Reproduce the entries from the line with "Arnold Ganzevles" through the end of the entries, changing "Lichtgeel" to "Donkergeel" and keeping everything else the same. Omit the pictures.

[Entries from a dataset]
● ● ● ●
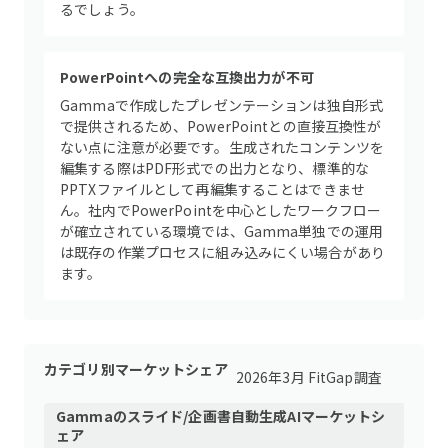
るでしょう。
PowerPointへの完全な互換出力が不可
Gammaで作成したプレゼンテーションは独自形式
で提供されるため、PowerPointとの直接互換性が
ない点に注意が必要です。生成されたコンテンツを
編集する際はPDF形式での出力となり、標準的な
PPTXファイルとして再編集することはできませ
ん。社内でPowerPointを中心としたワークフロー
が確立されている環境では、Gamma単独での運用
は既存の作業プロセスに組み込みにくい場合があり
ます。
カテゴリ別マーケットシェア
2026年3月 FitGap調査
Gamma
の
スライド/企画書自動生成AI
マーケットシ
ェア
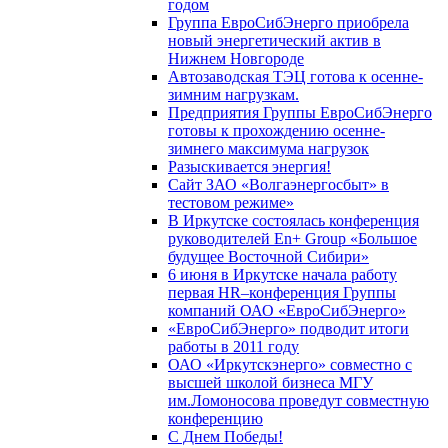
годом
Группа ЕвроСибЭнерго приобрела
новый энергетический актив в
Нижнем Новгороде
Автозаводская ТЭЦ готова к осенне-
зимним нагрузкам.
Предприятия Группы ЕвроСибЭнерго
готовы к прохождению осенне-
зимнего максимума нагрузок
Разыскивается энергия!
Сайт ЗАО «Волгаэнергосбыт» в
тестовом режиме»
В Иркутске состоялась конференция
руководителей En+ Group «Большое
будущее Восточной Сибири»
6 июня в Иркутске начала работу
первая HR–конференция Группы
компаний ОАО «ЕвроСибЭнерго»
«ЕвроСибЭнерго» подводит итоги
работы в 2011 году
ОАО «Иркутскэнерго» совместно с
высшей школой бизнеса МГУ
им.Ломоносова проведут совместную
конференцию
С Днем Победы!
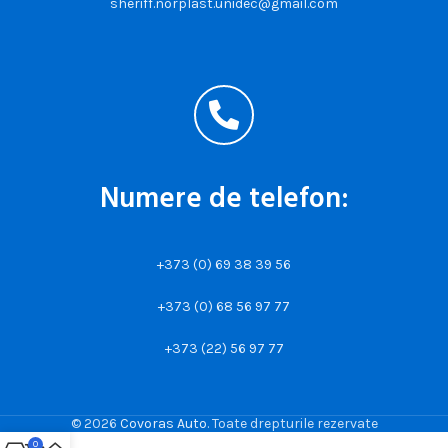
sheriff.norplast.unidec@gmail.com
Numere de telefon:
+373 (0) 69 38 39 56
+373 (0) 68 56 97 77
+373 (22) 56 97 77
© 2026
Covoras Auto
. Toate drepturile rezervate
0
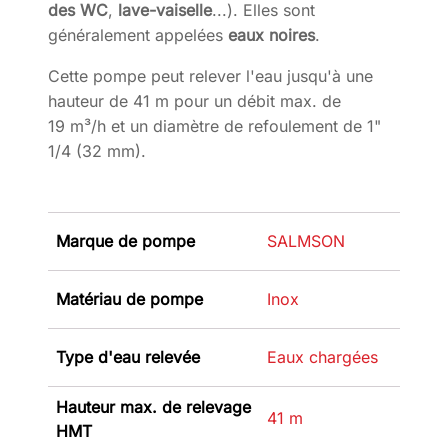
des WC
,
lave-vaiselle
...). Elles sont
généralement appelées
eaux noires
.
Cette pompe peut relever l'eau jusqu'à une
hauteur de 41 m pour un débit max. de
19 m³/h et un diamètre de refoulement de 1"
1/4 (32 mm).
Marque de pompe
SALMSON
Matériau de pompe
Inox
Type d'eau relevée
Eaux chargées
Hauteur max. de relevage
41 m
HMT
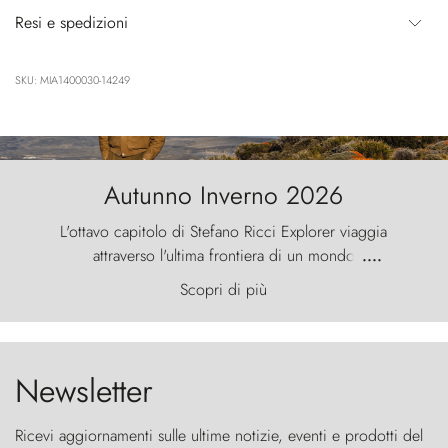
Resi e spedizioni
SKU: MIA1400030-14249
Autunno Inverno 2026
L'ottavo capitolo di Stefano Ricci Explorer viaggia
attraverso l'ultima frontiera di un mondo
....
primordiale, dove il vento scolpisce la natura con
Scopri di più
furia ancestrale e le Torres del Paine sfidano il
cielo come sentinelle di pietra.
Newsletter
Ricevi aggiornamenti sulle ultime notizie, eventi e prodotti del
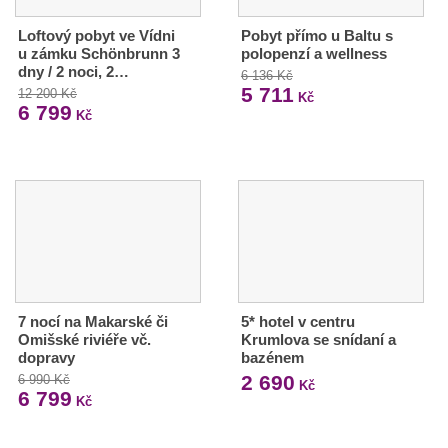
Loftový pobyt ve Vídni
Pobyt přímo u Baltu s
u zámku Schönbrunn 3
polopenzí a wellness
dny / 2 noci, 2…
6 136 Kč
5 711
12 200 Kč
Kč
6 799
Kč
7 nocí na Makarské či
5* hotel v centru
Omišské riviéře vč.
Krumlova se snídaní a
dopravy
bazénem
2 690
6 990 Kč
Kč
6 799
Kč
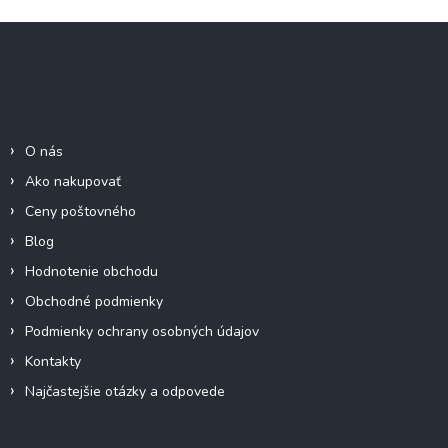
Z
á
p
ä
Informácie pre Vás
t
i
O nás
e
Ako nakupovať
Ceny poštovného
Blog
Hodnotenie obchodu
Obchodné podmienky
Podmienky ochrany osobných údajov
Kontakty
Najčastejšie otázky a odpovede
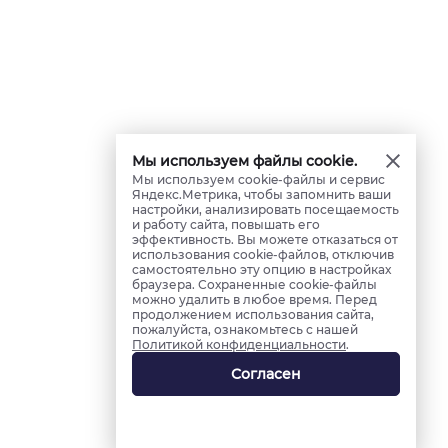
Мы используем файлы cookie.
Мы используем cookie-файлы и сервис
Яндекс.Метрика, чтобы запомнить ваши
настройки, анализировать посещаемость
и работу сайта, повышать его
эффективность. Вы можете отказаться от
использования cookie-файлов, отключив
самостоятельно эту опцию в настройках
браузера. Сохраненные cookie-файлы
можно удалить в любое время. Перед
продолжением использования сайта,
пожалуйста, ознакомьтесь с нашей
Политикой конфиденциальности
.
Согласен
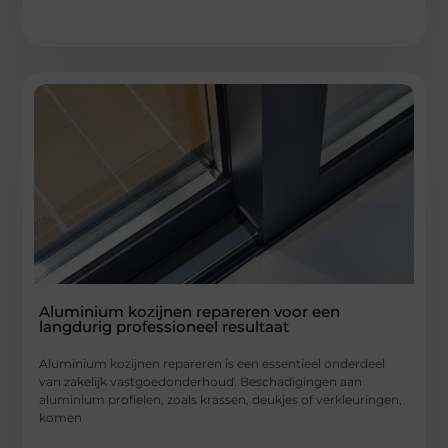
Aluminium kozijnen repareren voor een
langdurig professioneel resultaat
Aluminium kozijnen repareren is een essentieel onderdeel
van zakelijk vastgoedonderhoud. Beschadigingen aan
aluminium profielen, zoals krassen, deukjes of verkleuringen,
komen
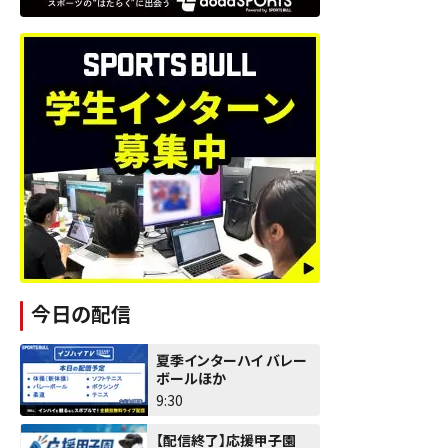
今日の配信
夏季インターハイ バレー
ボールほか
9:30
【配信終了】応援甲子園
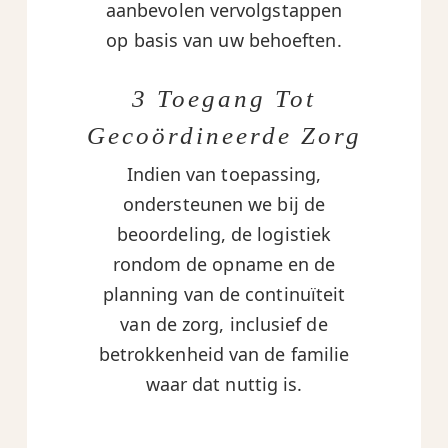
aanbevolen vervolgstappen
op basis van uw behoeften.
3 Toegang Tot
Gecoördineerde Zorg
Indien van toepassing,
ondersteunen we bij de
beoordeling, de logistiek
rondom de opname en de
planning van de continuïteit
van de zorg, inclusief de
betrokkenheid van de familie
waar dat nuttig is.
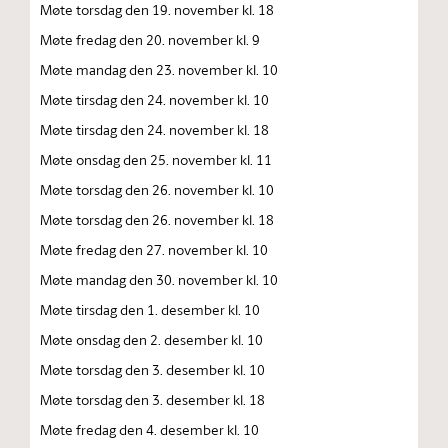
Møte torsdag den 19. november kl. 18
Møte fredag den 20. november kl. 9
Møte mandag den 23. november kl. 10
Møte tirsdag den 24. november kl. 10
Møte tirsdag den 24. november kl. 18
Møte onsdag den 25. november kl. 11
Møte torsdag den 26. november kl. 10
Møte torsdag den 26. november kl. 18
Møte fredag den 27. november kl. 10
Møte mandag den 30. november kl. 10
Møte tirsdag den 1. desember kl. 10
Møte onsdag den 2. desember kl. 10
Møte torsdag den 3. desember kl. 10
Møte torsdag den 3. desember kl. 18
Møte fredag den 4. desember kl. 10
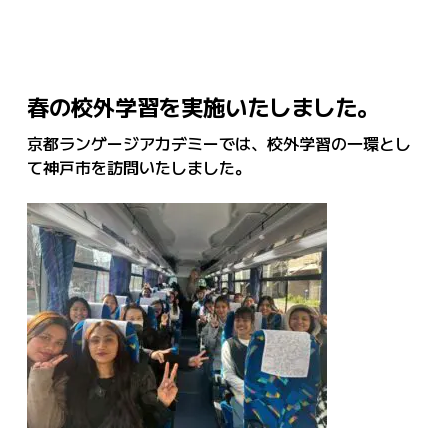
春の校外学習を実施いたしました。
京都ランゲージアカデミーでは、校外学習の一環とし
て神戸市を訪問いたしました。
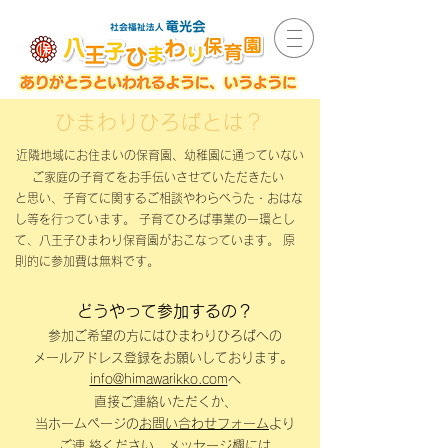
ひまわりひろばとは？
近隣地域にお住まいの保育園、幼稚園に通っていない
ご家庭の子育てをお手伝いさせていただきたい
と思い、子育てに関するご相談やわらべうた・おはな
し等を行っています。 子育てひろば事業の一環とし
て、八王子ひまわり保育園がおこなっています。 原
則的に参加費は無料です。
どうやって参加するの？
参加ご希望の方にはひまわりひろばへの
メ
ールアドレス登録をお願いしております。
info@himawarikko.com
へ
直接ご連絡いただくか、
当ホームページの
お問い合
わせフォーム
より
ご連 絡ください。メッセージ欄には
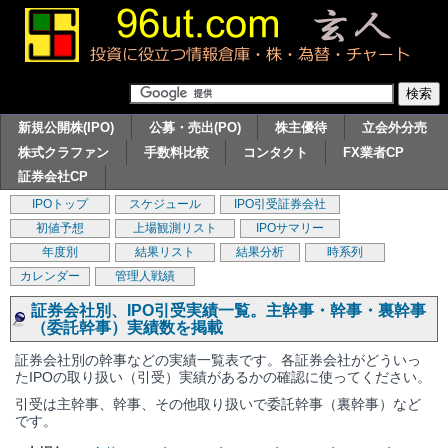
新規公開株(IPO)
公募・売出(PO)
株主優待
立会外分売
株式クラファン
手数料比較
コンタクト
FX業者CP
証券会社CP
IPOトップ
スケジュール
IPO引受証券会社
初値予想
上場観測リスト
IPOサマリー
年度別
結果リスト
結果分析
時系列
カレンダー
管理人戦績
証券会社別、IPO引受実績一覧。主幹事・幹事・裏幹事
（委託幹事）実績数を掲載
証券会社別の幹事などの実績一覧表です。各証券会社がどういっ
たIPOの取り扱い（引受）実績があるかの確認に使ってください。
引受は主幹事、幹事、その他取り扱いで委託幹事（裏幹事）など
です。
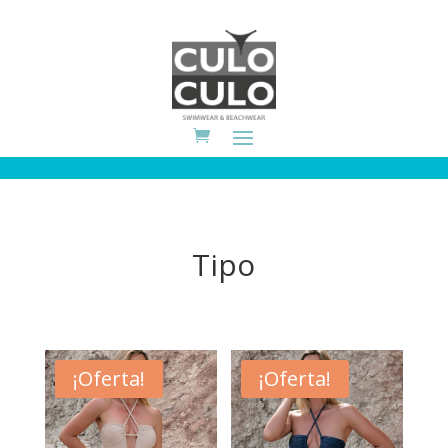
Tipo
¡Oferta!
¡Oferta!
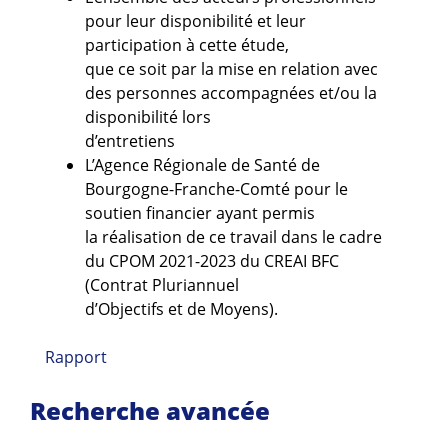
pour leur disponibilité et leur
participation à cette étude,
que ce soit par la mise en relation avec
des personnes accompagnées et/ou la
disponibilité lors
d’entretiens
L’Agence Régionale de Santé de
Bourgogne-Franche-Comté pour le
soutien financier ayant permis
la réalisation de ce travail dans le cadre
du CPOM 2021-2023 du CREAI BFC
(Contrat Pluriannuel
d’Objectifs et de Moyens).
Rapport
Recherche avancée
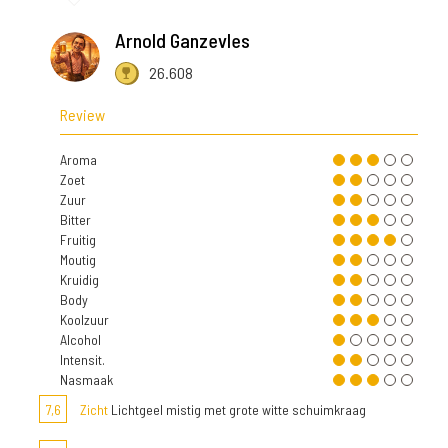
Arnold Ganzevles
26.608
Review
Aroma
Zoet
Zuur
Bitter
Fruitig
Moutig
Kruidig
Body
Koolzuur
Alcohol
Intensit.
Nasmaak
7,6
Zicht
Lichtgeel mistig met grote witte schuimkraag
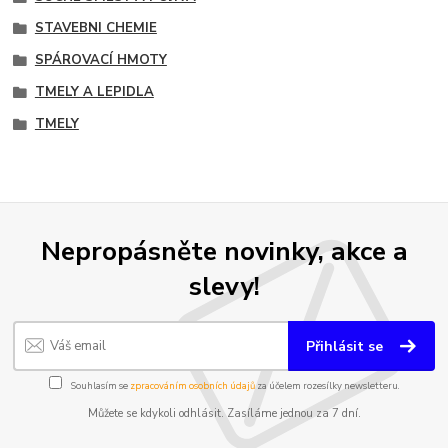
STAVEBNI CHEMIE
SPÁROVACÍ HMOTY
TMELY A LEPIDLA
TMELY
Nepropásněte novinky, akce a
slevy!
Přihlásit se
Souhlasím se
zpracováním osobních údajů
za účelem rozesílky newsletteru.
Můžete se kdykoli odhlásit. Zasíláme jednou za 7 dní.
● ● ● ●
» **Exercise answer**:
Arnold Ganzevles
26.608
Review
Aroma
Zoet
Zuur
Bitter
Fruitig
Moutig
Kruidig
Body
Koolzuur
Alcohol
Intensit.
Nasmaak
7,6
Zicht
Donkergeel mistig met grote witte schuimkraag
STAVEBNI CHEMIE
SPÁROVACÍ HMOTY
TMELY A LEPIDLA
TMELY
Nepropásněte novinky, akce a
slevy!
Přihlásit se
Souhlasím se
zpracováním osobních údajů
za účelem rozesílky newsletteru.
Můžete se kdykoli odhlásit. Zasíláme jednou za 7 dní.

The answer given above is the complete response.